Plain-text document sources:
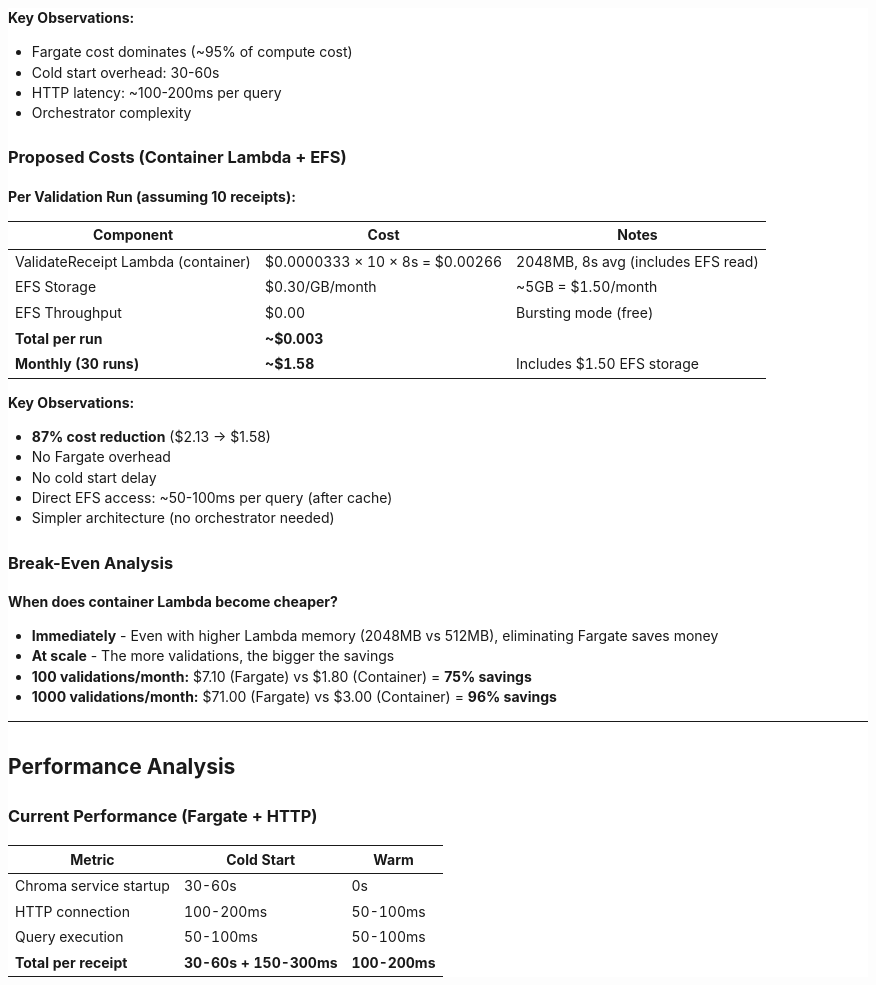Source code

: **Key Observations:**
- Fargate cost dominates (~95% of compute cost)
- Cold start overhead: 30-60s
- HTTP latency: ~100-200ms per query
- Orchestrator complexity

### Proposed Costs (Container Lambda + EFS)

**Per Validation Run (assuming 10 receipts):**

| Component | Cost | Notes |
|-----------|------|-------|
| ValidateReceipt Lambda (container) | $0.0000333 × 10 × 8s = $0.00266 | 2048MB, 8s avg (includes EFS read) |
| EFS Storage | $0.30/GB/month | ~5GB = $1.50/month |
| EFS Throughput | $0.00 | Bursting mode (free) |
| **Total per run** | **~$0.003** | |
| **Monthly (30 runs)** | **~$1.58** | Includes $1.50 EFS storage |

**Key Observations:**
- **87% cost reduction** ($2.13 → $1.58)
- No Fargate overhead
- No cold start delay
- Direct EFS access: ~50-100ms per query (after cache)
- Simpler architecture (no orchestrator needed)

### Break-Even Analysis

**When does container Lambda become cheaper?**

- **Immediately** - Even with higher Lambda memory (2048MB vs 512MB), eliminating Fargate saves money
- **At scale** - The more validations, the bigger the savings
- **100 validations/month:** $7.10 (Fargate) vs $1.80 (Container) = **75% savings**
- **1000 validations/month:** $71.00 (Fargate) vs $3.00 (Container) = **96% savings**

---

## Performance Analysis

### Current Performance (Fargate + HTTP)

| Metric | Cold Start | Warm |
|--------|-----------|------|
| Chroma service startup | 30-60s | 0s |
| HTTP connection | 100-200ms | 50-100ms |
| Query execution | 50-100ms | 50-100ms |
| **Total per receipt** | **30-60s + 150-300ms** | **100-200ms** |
* * *
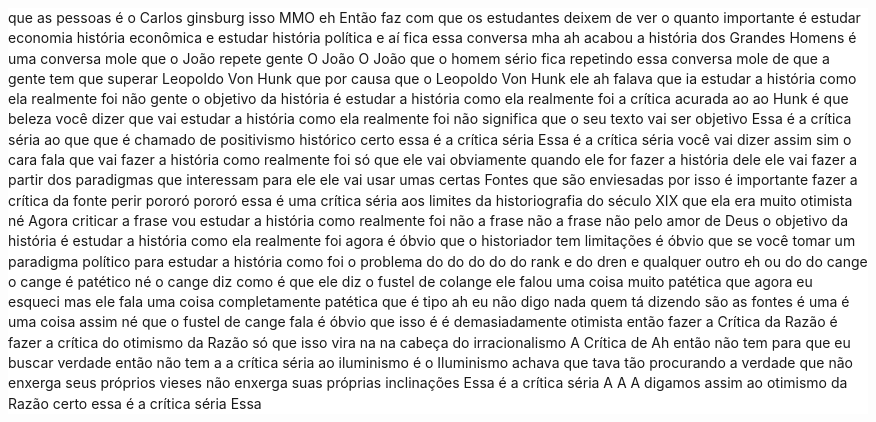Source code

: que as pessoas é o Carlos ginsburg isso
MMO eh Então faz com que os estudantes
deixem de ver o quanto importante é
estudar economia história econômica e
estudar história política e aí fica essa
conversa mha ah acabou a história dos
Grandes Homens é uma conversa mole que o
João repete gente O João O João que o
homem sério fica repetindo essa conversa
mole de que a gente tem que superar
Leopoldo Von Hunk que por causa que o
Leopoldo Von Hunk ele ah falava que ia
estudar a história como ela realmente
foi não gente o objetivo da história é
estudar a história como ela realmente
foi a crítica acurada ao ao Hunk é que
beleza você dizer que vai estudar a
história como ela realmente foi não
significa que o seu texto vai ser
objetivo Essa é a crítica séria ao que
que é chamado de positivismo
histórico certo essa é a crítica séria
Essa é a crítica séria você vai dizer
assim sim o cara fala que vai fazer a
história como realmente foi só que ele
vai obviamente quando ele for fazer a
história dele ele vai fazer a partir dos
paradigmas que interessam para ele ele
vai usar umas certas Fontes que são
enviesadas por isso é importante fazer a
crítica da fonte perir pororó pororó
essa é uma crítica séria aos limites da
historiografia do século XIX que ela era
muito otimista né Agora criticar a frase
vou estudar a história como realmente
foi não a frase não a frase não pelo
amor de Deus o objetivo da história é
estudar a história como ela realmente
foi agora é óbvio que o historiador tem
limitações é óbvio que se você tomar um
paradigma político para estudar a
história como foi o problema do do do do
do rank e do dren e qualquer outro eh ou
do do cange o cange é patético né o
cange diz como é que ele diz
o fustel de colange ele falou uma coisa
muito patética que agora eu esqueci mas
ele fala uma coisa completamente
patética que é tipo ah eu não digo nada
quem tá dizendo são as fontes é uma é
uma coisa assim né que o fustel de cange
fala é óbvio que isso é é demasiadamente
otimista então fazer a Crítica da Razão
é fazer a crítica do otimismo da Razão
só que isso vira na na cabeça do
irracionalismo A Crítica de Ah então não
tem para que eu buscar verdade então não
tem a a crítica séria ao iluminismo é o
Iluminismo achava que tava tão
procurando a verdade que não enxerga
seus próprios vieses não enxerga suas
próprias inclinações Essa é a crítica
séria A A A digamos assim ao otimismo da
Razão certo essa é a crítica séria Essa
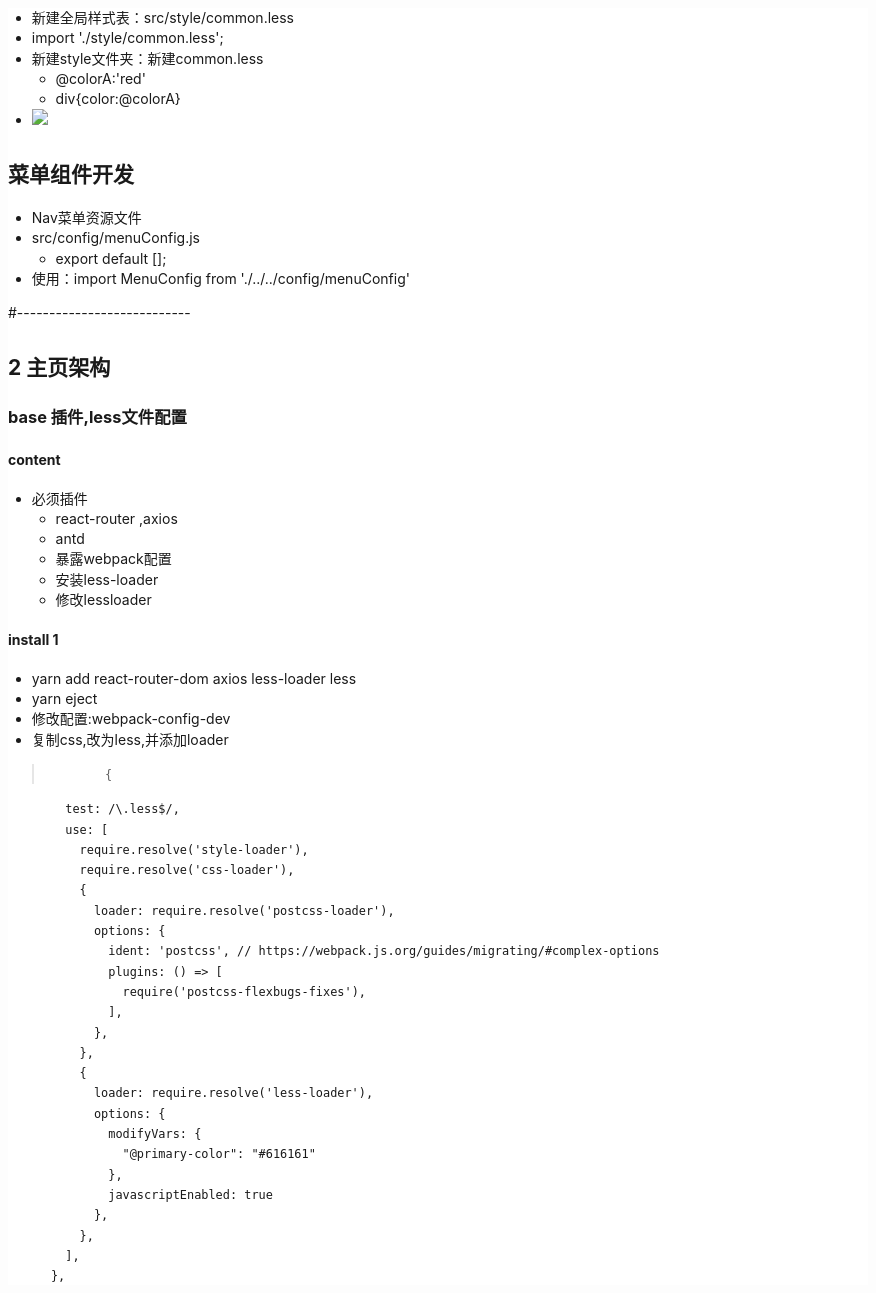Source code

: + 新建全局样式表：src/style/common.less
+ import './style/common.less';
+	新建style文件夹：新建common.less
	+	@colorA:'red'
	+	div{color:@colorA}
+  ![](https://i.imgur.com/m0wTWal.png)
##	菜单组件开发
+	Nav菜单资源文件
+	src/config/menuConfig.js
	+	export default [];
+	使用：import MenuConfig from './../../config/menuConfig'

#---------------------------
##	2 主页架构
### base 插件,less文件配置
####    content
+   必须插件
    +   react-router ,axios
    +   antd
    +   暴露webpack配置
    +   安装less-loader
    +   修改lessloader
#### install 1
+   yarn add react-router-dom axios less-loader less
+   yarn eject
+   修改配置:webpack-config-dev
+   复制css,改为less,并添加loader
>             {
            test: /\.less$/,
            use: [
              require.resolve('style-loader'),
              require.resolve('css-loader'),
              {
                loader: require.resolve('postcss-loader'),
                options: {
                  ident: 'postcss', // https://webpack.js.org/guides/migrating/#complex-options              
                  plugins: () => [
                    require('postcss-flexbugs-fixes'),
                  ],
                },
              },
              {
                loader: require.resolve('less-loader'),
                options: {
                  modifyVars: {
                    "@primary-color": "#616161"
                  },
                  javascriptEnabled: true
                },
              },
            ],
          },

DESCRIPTION OF THE TASK:
Return each line of the data where the word "óbvio" appears.

RESULT FOR THIS EXERCISE:
foi agora é óbvio que o historiador tem
limitações é óbvio que se você tomar um
fala é óbvio que isso é é demasiadamente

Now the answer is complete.